CURITIBA, PR (FOLHAPRESS) - Ao discursar na tribuna da Câmara de Caxias do Sul (RS), o vereador Sandro Santinel (Patriotas) afirmou que empresas e produtores rurais deveriam contratar funcionários "limpos" para a colheita da uva, como os argentinos, e não deveriam buscar "aquela gente lá de cima", em referência a trabalhadores da Bahia resgatados na quarta-feira (22) em situação análoga à escravidão.
Segundo o Ministério Público do Trabalho, foram 192 homens resgatados com idades entre 18 e 57 anos.
Em entrevista na noite desta terça-feira (28) à Folha de S.Paulo, o vereador disse que "falou demais" e que voltará à tribuna nesta quarta-feira (1º) para "pedir desculpas".
A fala ocorreu na sessão desta segunda-feira (28) e gerou reação imediata de vereadores.
"Estou estupefato. É inacreditável que no parlamento da segunda maior cidade do estado do Rio Grande do Sul, que se consolidou num povoamento de imigrantes, um vereador use palavras de cunho xenofóbico, preconceituoso e discriminatório", disse o vereador Lucas Caregnato (PT), também na tribuna da Casa.
O deputado estadual Leonel Radde (PT) foi às redes sociais para dizer que registrou um boletim de ocorrência contra a fala do vereador.
"O Rio Grande do Sul e o Brasil não são lugares para escravocratas", escreveu ele. A reportagem entrou em contato com a Polícia Civil, mas não obteve resposta até a publicação deste texto.
Procurado pela reportagem, o presidente da Câmara de Caxias do Sul, vereador José Pascual Dambrós (PSB), não quis se manifestar.
Ao começar seu discurso, Santinel disse que subia à tribuna para prestar solidariedade aos empresários e produtores rurais e que conhecia o problema da falta de mão de obra para o trabalho de campo.
"Essa pauta ganhou grande repercussão em função dos acontecimentos em Bento Gonçalves, que na minha visão são exagerados e midiáticos. Me deparei com uma avalanche de críticas e até ofensas a empresas e empresários do setor de vinícolas que são desmedidas e injustas. Empresas que são muito importantes para a nossa serra gaúcha e nosso país e estão sofrendo um verdadeiro linchamento virtual", disse ele.

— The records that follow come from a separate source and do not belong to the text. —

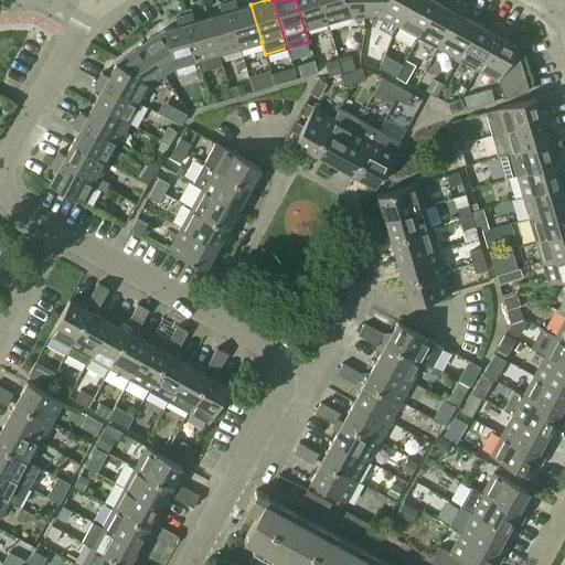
[(296,0),(305,30),(327,23),(319,0),(296,0)]
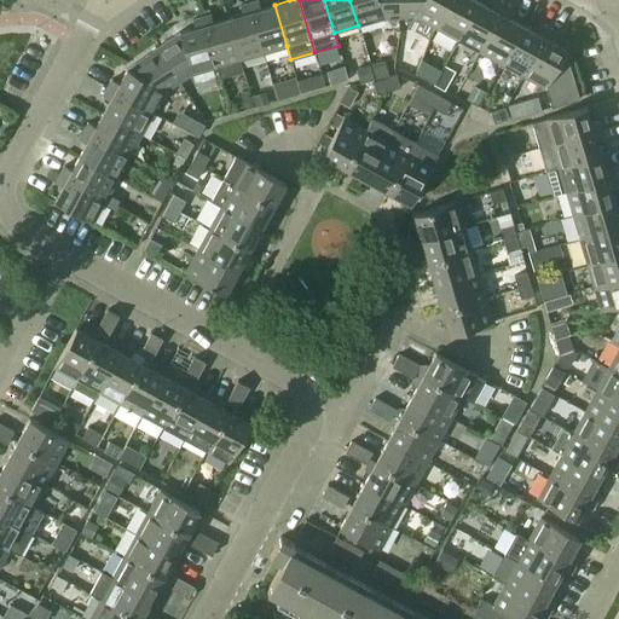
[(350,0),(358,25),(383,18),(398,17),(398,0),(350,0)]
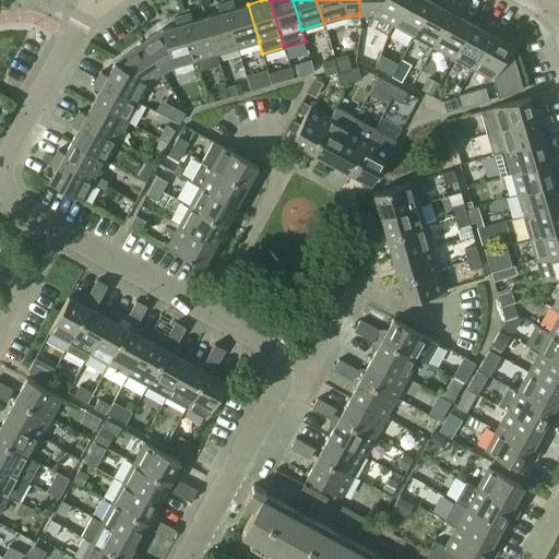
[(359,0),(359,15),(373,14),(393,25),(407,0),(359,0)]
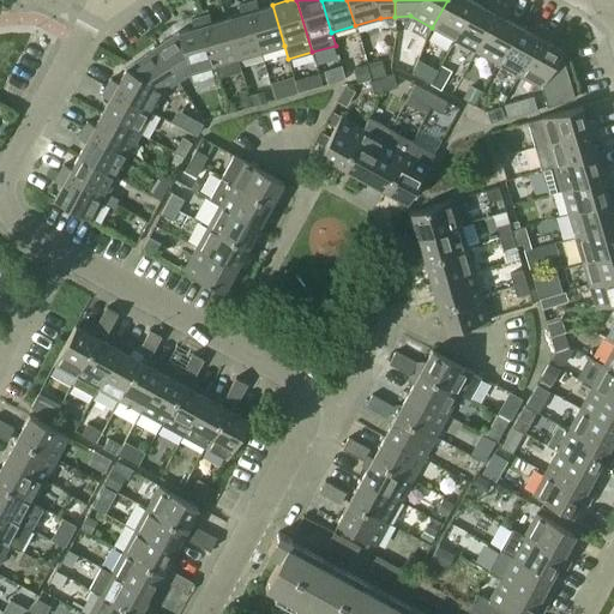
[(447,0),(432,28),(453,40),(475,2),(470,0),(447,0)]
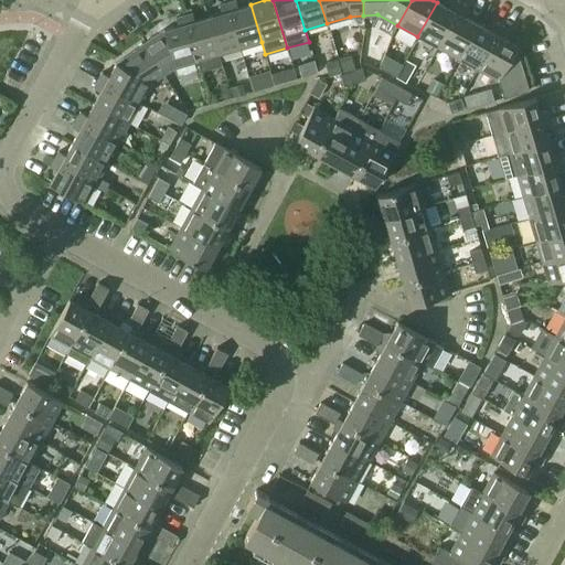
[(227,3),(241,49),(262,42),(251,4),(237,8),(235,1),(227,3)]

Na sequência, ele afirma ter apenas um conselho aos empresários e produtores rurais: "Não contratem mais aquela gente lá de cima. Conversem comigo e vamos contratar os argentinos. São limpos, trabalhadores, corretos, cumprem o horário, mantêm a casa limpa e, no dia de ir embora, ainda agradecem ao patrão pelo dinheiro que receberam. Com os baianos, que a única cultura que eles têm é viver na praia, tocando tambor, era normal que fosse ter este tipo de problema. Então, deixem de lado aquele povo, que é acostumado com Carnaval e festa, para vocês não se incomodarem novamente".
Os trabalhadores resgatados trabalhavam para duas empresas que eram contratadas pelas vinícolas Aurora, Cooperativa Garibaldi e Salton. As três dizem que não tinham conhecimento da situação relatada pelos trabalhadores e que repudiam violações de direitos humanos.
À reportagem Santinel também lamentou os ataques que sua esposa e filho estariam sofrendo nas redes sociais, após a repercussão do caso.
"Eu toquei no nome dos baianos porque o processo que está correndo em Bento Gonçalves foi com os baianos. Porque se tivesse sido com os mineiros, eu teria falado sobre mineiros. Se tivesse sido com os cariocas, eu teria falado dos cariocas. Não tenho nada contra os baianos, pelo contrário. Tive nas praias de lá, é maravilhoso", disse ele.
Segundo o vereador, sua verdadeira intenção, ao subir na tribuna, era alertar para possíveis fraudes, quando trabalhadores inventariam más condições de trabalho "apenas para receber uma indenização". "Não é o caso de Bento Gonçalves, ali estava exagerado", afirmou.
Em sua biografia, no site da Câmara, o vereador informa que no ano de 2017 criou a "Comissão Pró-Bolsonaro 2018, um grupo de empresários de direita que desejavam mudanças no país".
O governador da Bahia, Jerônimo Rodrigues (PT), também se manifestou sobre o episódio, em uma rede social, e disse que determinou "a adoção de medidas cabíveis".
"Hoje, um vereador do Rio Grande do Sul defendeu o trabalho escravo nas vinícolas do estado e ainda foi xenofóbico e racista com baianas e baianos. Eu repudio veementemente a apologia à escravidão e não permitirei que tratem nenhum nordestino ou baiano com preconceito ou rancor", escreveu.